GDPR: How New EU Data Protection Rules Will Impact US Fund Managers

Author: Susanne Weismüller, Senior Legal Adviser, ALFI

Date: April, 2018

In 2016, the European Union adopted a revised and reinforced data protection framework, called the General Data Protection Regulation.

Looking at the regulation’s material scope, it will apply from 25 May 2018 to all types of businesses, including the financial services and investment funds sector. The protection of the GDPR will cover natural persons, whatever their nationality or place of residence, in relation to the processing of their personal data. Both the processing of personal data wholly or partly by automated means and the processing other than by automated means are in the scope. Personal data processed by investment funds and their managers typically include data of their employees, data obtained from fund investors and counterparties, data collected regarding portfolio investments and data of third party service providers or other third parties. The regulation provides that personal data shall be:

  • processed lawfully, fairly and in a transparent manner in relation to the data subject;
  • collected for specified, explicit and legitimate purposes and not further processed in a manner that is incompatible with those purposes;
  • adequate, relevant and limited to what is necessary in relation to the purposes for which they are processed;
  • accurate and, where necessary, kept up to date;
  • kept in a form which permits identification of data subjects for no longer than is necessary for the purposes for which the personal data are processed;
  • processed in a manner that ensures appropriate security of the personal data, including protection against unauthorised or unlawful processing and against accidental loss, destruction or damage, using appropriate technical or organisational measures.

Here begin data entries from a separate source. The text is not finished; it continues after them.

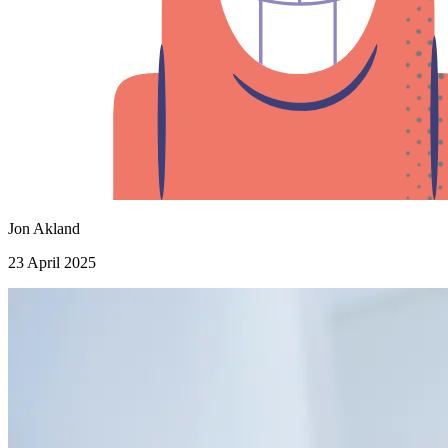
Jon Akland
23 April 2025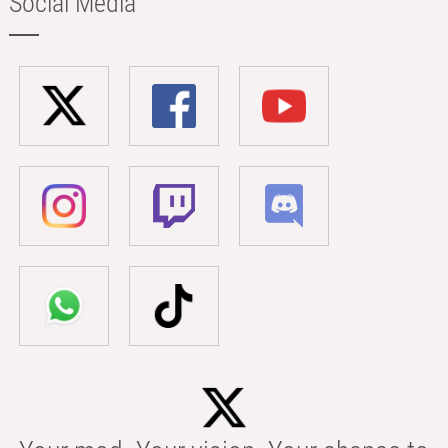
Social Media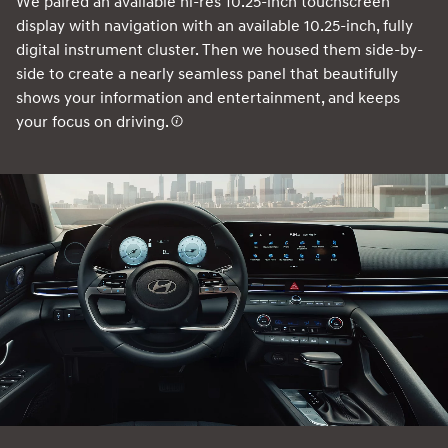
We paired an available hi-res 10.25-inch touchscreen
display with navigation with an available 10.25-inch, fully
digital instrument cluster. Then we housed them side-by-
side to create a nearly seamless panel that beautifully
shows your information and entertainment, and keeps
your focus on driving.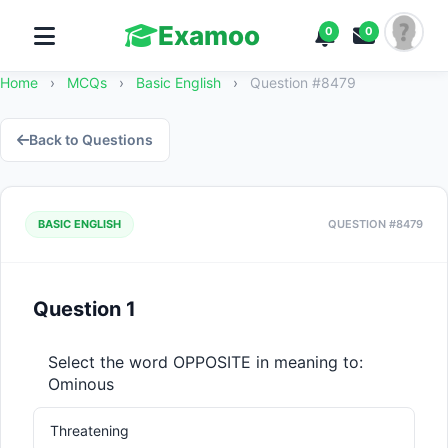
Examoo
0
0
Home
›
MCQs
›
Basic English
›
Question #8479
Back to Questions
BASIC ENGLISH
QUESTION #8479
Question 1
Select the word OPPOSITE in meaning to: 
Ominous
Threatening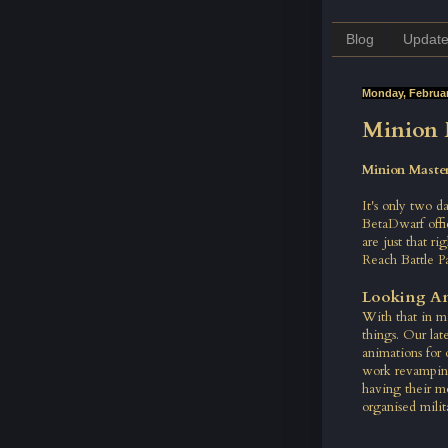
Blog
Updat
Monday, Februar
Minion 
Minion Master
It's only two d
BetaDwarf offi
are just that r
Reach Battle P
Looking A
With that in m
things. Our lat
animations for 
work revamping
having their m
organised milit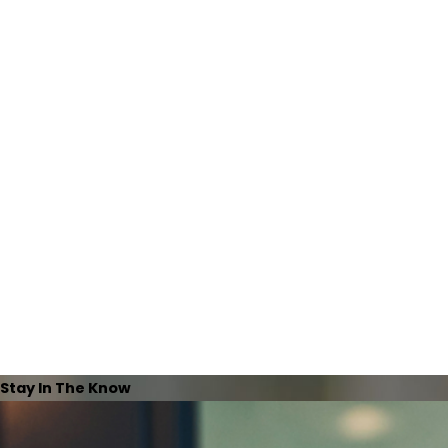
Stay In The Know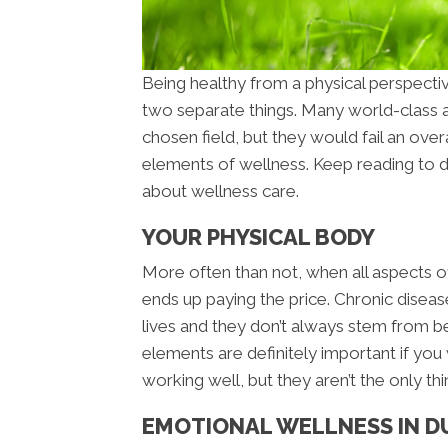
Being healthy from a physical perspecti
two separate things. Many world-class at
chosen field, but they would fail an overa
elements of wellness. Keep reading to 
about wellness care.
YOUR PHYSICAL BODY
More often than not, when all aspects of
ends up paying the price. Chronic diseas
lives and they don’t always stem from be
elements are definitely important if you
working well, but they aren’t the only thi
EMOTIONAL WELLNESS IN 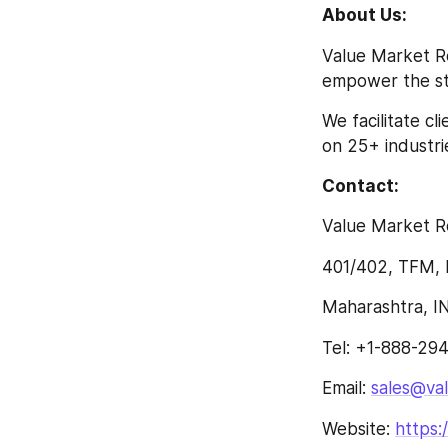
About Us:
Value Market Re
empower the str
We facilitate c
on 25+ industrie
Contact:
Value Market R
401/402, TFM, 
Maharashtra, I
Tel: +1-888-29
Email: 
sales@va
Website: 
https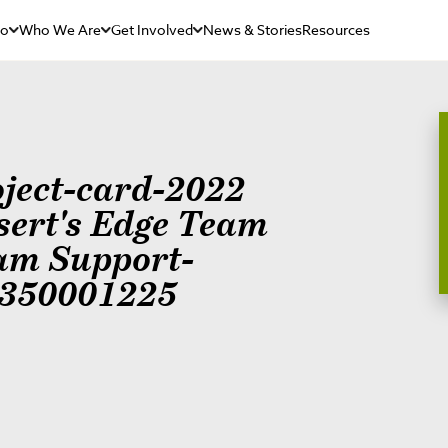
Do
Who We Are
Get Involved
News & Stories
Resources
oject-card-2022
sert's Edge Team
am Support-
350001225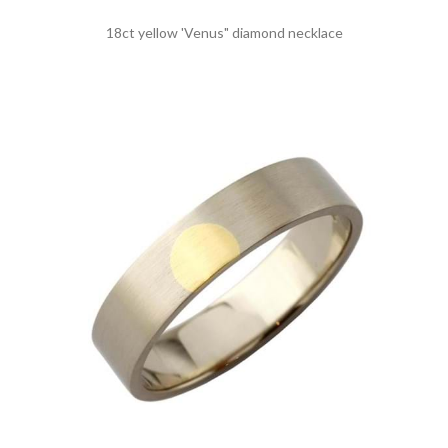
18ct yellow 'Venus" diamond necklace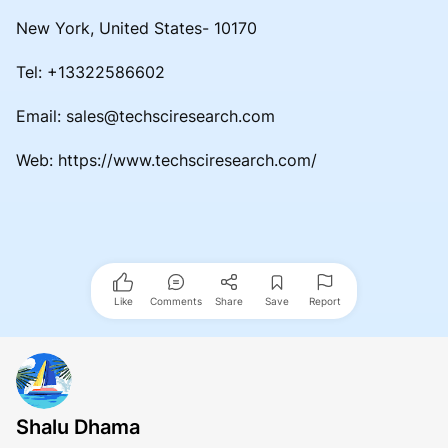
New York, United States- 10170
Tel: +13322586602
Email: sales@techsciresearch.com
Web: https://www.techsciresearch.com/
Like
Comments
Share
Save
Report
Shalu Dhama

Typically, the funds and their managers – either one of them or jointly – are considered as data controllers, i.e. as those who set the purposes and means. Data processors in fund structures can also be, for example, transfer agents, paying agents, corporate secretariat services or providers of tax reporting services. In order to avoid gaps or misunderstandings, it is crucial that the fund and manager on the one hand and the service providers on the other hand share and discuss their analyses.

The data controller will be responsible for compliance with the above-mentioned principles, and he must be able to demonstrate compliance. To this end, the fund or its managers (but also the data processors) should keep records of all processing activities.

But how do these rules impact non-EU fund managers for instance in the US?

The territorial scope of European data protection was broadened by the GDPR. If both the data controller and data processor are established in the EU, the new rules will apply. This will also be the case if the data subject (be it an EU or non-EU citizen) is residing in the EU whereas the controller and processor are not established in the Union, provided the processing activities are related to:

  • the offering of goods or services, irrespective of whether a payment of the data subject is required, or:
  • the monitoring of the data subjects’ behaviour as far as their behaviour takes place within the EU.